— TASK PROMPT —
Return every line of the items below without any change.

***

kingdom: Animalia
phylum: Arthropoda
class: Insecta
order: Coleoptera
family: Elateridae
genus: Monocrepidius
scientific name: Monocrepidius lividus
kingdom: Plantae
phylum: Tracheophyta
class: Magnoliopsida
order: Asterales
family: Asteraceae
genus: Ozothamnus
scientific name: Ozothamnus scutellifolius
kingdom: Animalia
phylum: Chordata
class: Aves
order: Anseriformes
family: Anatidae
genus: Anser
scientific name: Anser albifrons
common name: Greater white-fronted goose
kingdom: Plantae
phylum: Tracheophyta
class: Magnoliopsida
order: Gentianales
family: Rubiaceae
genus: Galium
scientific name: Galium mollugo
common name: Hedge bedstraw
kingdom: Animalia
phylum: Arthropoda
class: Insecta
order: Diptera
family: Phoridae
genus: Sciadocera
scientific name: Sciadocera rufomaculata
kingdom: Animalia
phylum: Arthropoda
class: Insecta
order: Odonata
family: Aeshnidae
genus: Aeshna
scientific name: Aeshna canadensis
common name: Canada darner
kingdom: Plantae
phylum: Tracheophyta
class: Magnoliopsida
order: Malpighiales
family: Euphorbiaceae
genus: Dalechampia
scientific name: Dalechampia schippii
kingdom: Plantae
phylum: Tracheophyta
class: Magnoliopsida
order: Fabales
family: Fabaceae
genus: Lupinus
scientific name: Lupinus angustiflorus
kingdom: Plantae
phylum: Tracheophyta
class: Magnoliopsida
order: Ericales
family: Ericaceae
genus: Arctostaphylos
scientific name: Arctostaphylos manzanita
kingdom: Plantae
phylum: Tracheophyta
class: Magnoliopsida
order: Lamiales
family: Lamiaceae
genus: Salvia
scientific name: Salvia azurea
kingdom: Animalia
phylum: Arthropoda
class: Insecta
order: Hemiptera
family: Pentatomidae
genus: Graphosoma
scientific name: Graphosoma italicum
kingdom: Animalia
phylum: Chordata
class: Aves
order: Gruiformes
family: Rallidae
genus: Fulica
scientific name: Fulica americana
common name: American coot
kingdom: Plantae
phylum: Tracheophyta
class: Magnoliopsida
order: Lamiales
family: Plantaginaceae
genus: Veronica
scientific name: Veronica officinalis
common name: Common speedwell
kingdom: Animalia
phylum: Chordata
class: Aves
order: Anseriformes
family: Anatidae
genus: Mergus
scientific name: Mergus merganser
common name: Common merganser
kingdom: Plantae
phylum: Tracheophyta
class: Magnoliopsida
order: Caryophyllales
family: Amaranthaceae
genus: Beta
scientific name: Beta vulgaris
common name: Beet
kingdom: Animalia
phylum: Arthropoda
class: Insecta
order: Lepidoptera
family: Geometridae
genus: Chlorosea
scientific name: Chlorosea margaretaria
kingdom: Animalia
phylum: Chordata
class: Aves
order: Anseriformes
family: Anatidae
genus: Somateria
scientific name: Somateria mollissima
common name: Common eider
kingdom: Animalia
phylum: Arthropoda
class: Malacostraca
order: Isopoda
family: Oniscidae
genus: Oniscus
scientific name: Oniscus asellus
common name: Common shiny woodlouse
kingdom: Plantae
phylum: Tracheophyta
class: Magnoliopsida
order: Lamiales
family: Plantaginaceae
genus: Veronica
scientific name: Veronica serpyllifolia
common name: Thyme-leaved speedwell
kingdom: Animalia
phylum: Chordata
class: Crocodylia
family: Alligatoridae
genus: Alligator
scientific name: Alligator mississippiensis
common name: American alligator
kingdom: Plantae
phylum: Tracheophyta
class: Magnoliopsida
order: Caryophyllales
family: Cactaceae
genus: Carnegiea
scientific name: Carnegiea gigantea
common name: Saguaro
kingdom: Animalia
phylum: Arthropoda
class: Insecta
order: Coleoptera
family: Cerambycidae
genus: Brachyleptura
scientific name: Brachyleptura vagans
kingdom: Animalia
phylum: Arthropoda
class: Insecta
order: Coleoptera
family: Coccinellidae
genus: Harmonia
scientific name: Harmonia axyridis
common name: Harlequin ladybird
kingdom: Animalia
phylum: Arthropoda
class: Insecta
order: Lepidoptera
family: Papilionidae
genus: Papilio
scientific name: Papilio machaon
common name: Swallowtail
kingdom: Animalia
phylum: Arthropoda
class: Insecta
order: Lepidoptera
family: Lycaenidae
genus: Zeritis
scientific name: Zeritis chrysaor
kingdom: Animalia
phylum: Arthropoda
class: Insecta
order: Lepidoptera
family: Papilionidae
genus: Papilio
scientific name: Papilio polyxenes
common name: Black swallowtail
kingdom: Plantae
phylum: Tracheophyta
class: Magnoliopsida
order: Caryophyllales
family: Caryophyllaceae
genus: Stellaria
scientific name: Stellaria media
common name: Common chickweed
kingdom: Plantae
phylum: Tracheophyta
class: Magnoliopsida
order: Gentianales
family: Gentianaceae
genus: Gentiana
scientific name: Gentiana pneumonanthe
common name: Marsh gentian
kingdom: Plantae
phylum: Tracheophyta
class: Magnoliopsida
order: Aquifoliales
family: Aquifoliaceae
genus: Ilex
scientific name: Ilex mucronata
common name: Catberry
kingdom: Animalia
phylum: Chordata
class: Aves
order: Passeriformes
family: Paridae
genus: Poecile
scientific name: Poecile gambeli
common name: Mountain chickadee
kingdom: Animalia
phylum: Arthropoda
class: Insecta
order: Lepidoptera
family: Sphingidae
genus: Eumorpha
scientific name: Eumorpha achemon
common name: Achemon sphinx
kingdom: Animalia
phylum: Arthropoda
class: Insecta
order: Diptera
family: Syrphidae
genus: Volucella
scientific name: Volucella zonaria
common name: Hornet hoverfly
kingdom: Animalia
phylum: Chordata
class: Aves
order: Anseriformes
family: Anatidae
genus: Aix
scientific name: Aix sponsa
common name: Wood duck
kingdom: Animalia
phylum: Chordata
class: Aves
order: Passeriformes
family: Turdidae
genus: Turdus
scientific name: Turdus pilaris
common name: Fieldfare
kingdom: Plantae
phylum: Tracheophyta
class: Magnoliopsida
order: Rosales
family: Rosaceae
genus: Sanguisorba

***

— ANSWER TO THE EXERCISE —
kingdom: Animalia
phylum: Arthropoda
class: Insecta
order: Coleoptera
family: Elateridae
genus: Monocrepidius
scientific name: Monocrepidius lividus
kingdom: Plantae
phylum: Tracheophyta
class: Magnoliopsida
order: Asterales
family: Asteraceae
genus: Ozothamnus
scientific name: Ozothamnus scutellifolius
kingdom: Animalia
phylum: Chordata
class: Aves
order: Anseriformes
family: Anatidae
genus: Anser
scientific name: Anser albifrons
common name: Greater white-fronted goose
kingdom: Plantae
phylum: Tracheophyta
class: Magnoliopsida
order: Gentianales
family: Rubiaceae
genus: Galium
scientific name: Galium mollugo
common name: Hedge bedstraw
kingdom: Animalia
phylum: Arthropoda
class: Insecta
order: Diptera
family: Phoridae
genus: Sciadocera
scientific name: Sciadocera rufomaculata
kingdom: Animalia
phylum: Arthropoda
class: Insecta
order: Odonata
family: Aeshnidae
genus: Aeshna
scientific name: Aeshna canadensis
common name: Canada darner
kingdom: Plantae
phylum: Tracheophyta
class: Magnoliopsida
order: Malpighiales
family: Euphorbiaceae
genus: Dalechampia
scientific name: Dalechampia schippii
kingdom: Plantae
phylum: Tracheophyta
class: Magnoliopsida
order: Fabales
family: Fabaceae
genus: Lupinus
scientific name: Lupinus angustiflorus
kingdom: Plantae
phylum: Tracheophyta
class: Magnoliopsida
order: Ericales
family: Ericaceae
genus: Arctostaphylos
scientific name: Arctostaphylos manzanita
kingdom: Plantae
phylum: Tracheophyta
class: Magnoliopsida
order: Lamiales
family: Lamiaceae
genus: Salvia
scientific name: Salvia azurea
kingdom: Animalia
phylum: Arthropoda
class: Insecta
order: Hemiptera
family: Pentatomidae
genus: Graphosoma
scientific name: Graphosoma italicum
kingdom: Animalia
phylum: Chordata
class: Aves
order: Gruiformes
family: Rallidae
genus: Fulica
scientific name: Fulica americana
common name: American coot
kingdom: Plantae
phylum: Tracheophyta
class: Magnoliopsida
order: Lamiales
family: Plantaginaceae
genus: Veronica
scientific name: Veronica officinalis
common name: Common speedwell
kingdom: Animalia
phylum: Chordata
class: Aves
order: Anseriformes
family: Anatidae
genus: Mergus
scientific name: Mergus merganser
common name: Common merganser
kingdom: Plantae
phylum: Tracheophyta
class: Magnoliopsida
order: Caryophyllales
family: Amaranthaceae
genus: Beta
scientific name: Beta vulgaris
common name: Beet
kingdom: Animalia
phylum: Arthropoda
class: Insecta
order: Lepidoptera
family: Geometridae
genus: Chlorosea
scientific name: Chlorosea margaretaria
kingdom: Animalia
phylum: Chordata
class: Aves
order: Anseriformes
family: Anatidae
genus: Somateria
scientific name: Somateria mollissima
common name: Common eider
kingdom: Animalia
phylum: Arthropoda
class: Malacostraca
order: Isopoda
family: Oniscidae
genus: Oniscus
scientific name: Oniscus asellus
common name: Common shiny woodlouse
kingdom: Plantae
phylum: Tracheophyta
class: Magnoliopsida
order: Lamiales
family: Plantaginaceae
genus: Veronica
scientific name: Veronica serpyllifolia
common name: Thyme-leaved speedwell
kingdom: Animalia
phylum: Chordata
class: Crocodylia
family: Alligatoridae
genus: Alligator
scientific name: Alligator mississippiensis
common name: American alligator
kingdom: Plantae
phylum: Tracheophyta
class: Magnoliopsida
order: Caryophyllales
family: Cactaceae
genus: Carnegiea
scientific name: Carnegiea gigantea
common name: Saguaro
kingdom: Animalia
phylum: Arthropoda
class: Insecta
order: Coleoptera
family: Cerambycidae
genus: Brachyleptura
scientific name: Brachyleptura vagans
kingdom: Animalia
phylum: Arthropoda
class: Insecta
order: Coleoptera
family: Coccinellidae
genus: Harmonia
scientific name: Harmonia axyridis
common name: Harlequin ladybird
kingdom: Animalia
phylum: Arthropoda
class: Insecta
order: Lepidoptera
family: Papilionidae
genus: Papilio
scientific name: Papilio machaon
common name: Swallowtail
kingdom: Animalia
phylum: Arthropoda
class: Insecta
order: Lepidoptera
family: Lycaenidae
genus: Zeritis
scientific name: Zeritis chrysaor
kingdom: Animalia
phylum: Arthropoda
class: Insecta
order: Lepidoptera
family: Papilionidae
genus: Papilio
scientific name: Papilio polyxenes
common name: Black swallowtail
kingdom: Plantae
phylum: Tracheophyta
class: Magnoliopsida
order: Caryophyllales
family: Caryophyllaceae
genus: Stellaria
scientific name: Stellaria media
common name: Common chickweed
kingdom: Plantae
phylum: Tracheophyta
class: Magnoliopsida
order: Gentianales
family: Gentianaceae
genus: Gentiana
scientific name: Gentiana pneumonanthe
common name: Marsh gentian
kingdom: Plantae
phylum: Tracheophyta
class: Magnoliopsida
order: Aquifoliales
family: Aquifoliaceae
genus: Ilex
scientific name: Ilex mucronata
common name: Catberry
kingdom: Animalia
phylum: Chordata
class: Aves
order: Passeriformes
family: Paridae
genus: Poecile
scientific name: Poecile gambeli
common name: Mountain chickadee
kingdom: Animalia
phylum: Arthropoda
class: Insecta
order: Lepidoptera
family: Sphingidae
genus: Eumorpha
scientific name: Eumorpha achemon
common name: Achemon sphinx
kingdom: Animalia
phylum: Arthropoda
class: Insecta
order: Diptera
family: Syrphidae
genus: Volucella
scientific name: Volucella zonaria
common name: Hornet hoverfly
kingdom: Animalia
phylum: Chordata
class: Aves
order: Anseriformes
family: Anatidae
genus: Aix
scientific name: Aix sponsa
common name: Wood duck
kingdom: Animalia
phylum: Chordata
class: Aves
order: Passeriformes
family: Turdidae
genus: Turdus
scientific name: Turdus pilaris
common name: Fieldfare
kingdom: Plantae
phylum: Tracheophyta
class: Magnoliopsida
order: Rosales
family: Rosaceae
genus: Sanguisorba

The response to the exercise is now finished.